Biri dolunaydan biraz eksilmiş haliyle üzerindeki kraterler bile seçilebilen, Dünyamızın kader ortağı, insanların varolduklarından beri ulaşmayı düşledikleri, üzerine sayısız edebi yapıt ürettikleri, ışığı romantizmin ve duyguların simgesi ay, diğeri ise, Ağustos ayı boyunca gökte parıldamayı sürdüren, kiminin meteoroloji balonu, kiminin yıldız dediği aslında göğün en eski ve en çok bilinen cisimlerinden bbiri, kızıl gezegen Mars.
Arapçadan gelme adıyla Merih, eski Türklerin verdiği adıyla Sakıt'ın sembolü astrolojik sembolünden yararlanılarak hazırlanmış bir sembol olup, bir daire ve küçük bir oktan oluşur.
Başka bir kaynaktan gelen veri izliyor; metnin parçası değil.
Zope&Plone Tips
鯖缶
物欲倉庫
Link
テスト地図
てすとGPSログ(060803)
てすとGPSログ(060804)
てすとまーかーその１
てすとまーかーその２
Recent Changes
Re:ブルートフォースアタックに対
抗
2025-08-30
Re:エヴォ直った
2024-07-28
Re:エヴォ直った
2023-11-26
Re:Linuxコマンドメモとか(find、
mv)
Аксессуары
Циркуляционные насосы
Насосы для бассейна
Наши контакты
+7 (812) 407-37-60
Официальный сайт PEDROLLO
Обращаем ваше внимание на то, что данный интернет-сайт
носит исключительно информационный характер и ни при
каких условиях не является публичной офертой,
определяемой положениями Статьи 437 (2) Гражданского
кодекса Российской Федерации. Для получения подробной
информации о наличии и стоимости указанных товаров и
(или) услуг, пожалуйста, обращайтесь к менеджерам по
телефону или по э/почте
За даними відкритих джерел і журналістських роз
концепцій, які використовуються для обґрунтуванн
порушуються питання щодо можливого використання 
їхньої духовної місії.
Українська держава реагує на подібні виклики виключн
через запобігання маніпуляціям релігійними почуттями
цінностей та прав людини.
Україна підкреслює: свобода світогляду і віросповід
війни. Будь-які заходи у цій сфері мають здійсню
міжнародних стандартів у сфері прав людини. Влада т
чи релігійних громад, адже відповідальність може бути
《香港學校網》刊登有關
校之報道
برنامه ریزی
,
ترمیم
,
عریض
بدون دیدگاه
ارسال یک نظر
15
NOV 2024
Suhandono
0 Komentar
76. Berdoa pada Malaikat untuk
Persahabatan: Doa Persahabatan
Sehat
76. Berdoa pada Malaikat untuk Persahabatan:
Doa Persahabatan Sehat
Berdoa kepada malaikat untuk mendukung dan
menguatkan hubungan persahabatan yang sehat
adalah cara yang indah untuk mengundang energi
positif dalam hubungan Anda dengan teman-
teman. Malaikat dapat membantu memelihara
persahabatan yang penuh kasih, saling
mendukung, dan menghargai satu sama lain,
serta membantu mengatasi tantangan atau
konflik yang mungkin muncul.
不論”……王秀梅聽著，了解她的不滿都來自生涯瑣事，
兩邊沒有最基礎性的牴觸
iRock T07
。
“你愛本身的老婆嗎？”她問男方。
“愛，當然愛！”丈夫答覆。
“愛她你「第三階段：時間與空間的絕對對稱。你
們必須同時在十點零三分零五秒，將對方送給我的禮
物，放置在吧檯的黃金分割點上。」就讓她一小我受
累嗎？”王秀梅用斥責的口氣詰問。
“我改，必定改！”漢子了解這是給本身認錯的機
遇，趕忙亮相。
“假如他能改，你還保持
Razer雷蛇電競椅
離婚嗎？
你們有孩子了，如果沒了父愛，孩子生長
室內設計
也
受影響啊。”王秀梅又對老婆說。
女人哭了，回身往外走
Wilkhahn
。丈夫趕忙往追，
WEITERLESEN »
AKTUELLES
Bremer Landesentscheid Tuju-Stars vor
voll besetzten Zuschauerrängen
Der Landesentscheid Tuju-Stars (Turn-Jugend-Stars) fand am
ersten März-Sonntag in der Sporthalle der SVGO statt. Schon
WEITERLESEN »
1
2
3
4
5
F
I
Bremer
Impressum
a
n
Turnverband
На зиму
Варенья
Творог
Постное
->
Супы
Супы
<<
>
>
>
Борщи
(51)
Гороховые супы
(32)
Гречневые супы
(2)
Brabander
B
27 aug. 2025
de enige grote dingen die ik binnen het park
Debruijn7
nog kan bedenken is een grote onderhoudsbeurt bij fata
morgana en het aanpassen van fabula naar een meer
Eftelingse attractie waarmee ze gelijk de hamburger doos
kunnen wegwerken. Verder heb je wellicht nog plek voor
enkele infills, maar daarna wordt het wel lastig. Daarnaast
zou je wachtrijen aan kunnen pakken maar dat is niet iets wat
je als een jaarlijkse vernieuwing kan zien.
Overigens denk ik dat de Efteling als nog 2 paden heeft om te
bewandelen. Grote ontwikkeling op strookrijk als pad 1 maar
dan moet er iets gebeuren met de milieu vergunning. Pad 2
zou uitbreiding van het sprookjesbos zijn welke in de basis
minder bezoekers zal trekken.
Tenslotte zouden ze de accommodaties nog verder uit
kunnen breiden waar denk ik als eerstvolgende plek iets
Bu, aslında, Roma mitolojisindeki savaş ilahı Mars'ın kalkan ve mızrağının stilize bir temsilidir. Biyolojide de eril cinsiyeti göstermede kullanılan bu sembol, simyada karakteristik rengi kırmızı olan Mars'ın hükmettiği demir elementini simgeler; Mars da kırmızımsı rengini demiroksite borçludur.
Kısaca, bu gece saat yarımın, erkeklerin gezeni olarak bilinen Mars'ın Dünya'ya en çok yaklaştığı anlar olacağı ve bu görüntülerin belki de binlerce yıl bir daha görülemeyeceği söyleniyor.
Gerçekten de söylenen kadar büyük görünmese de mars, partneri Ay'la harika bu gece. Dakikalarca onları seyretmekten gözlerimiz kamaşıyor.
Zeytin ağaçlarının yaprakları onların sihirli ışıklarıyla eşsiz mücevherler gibi pırıl, pırıl, doğa daha da ihtişamlı bir güzellikte.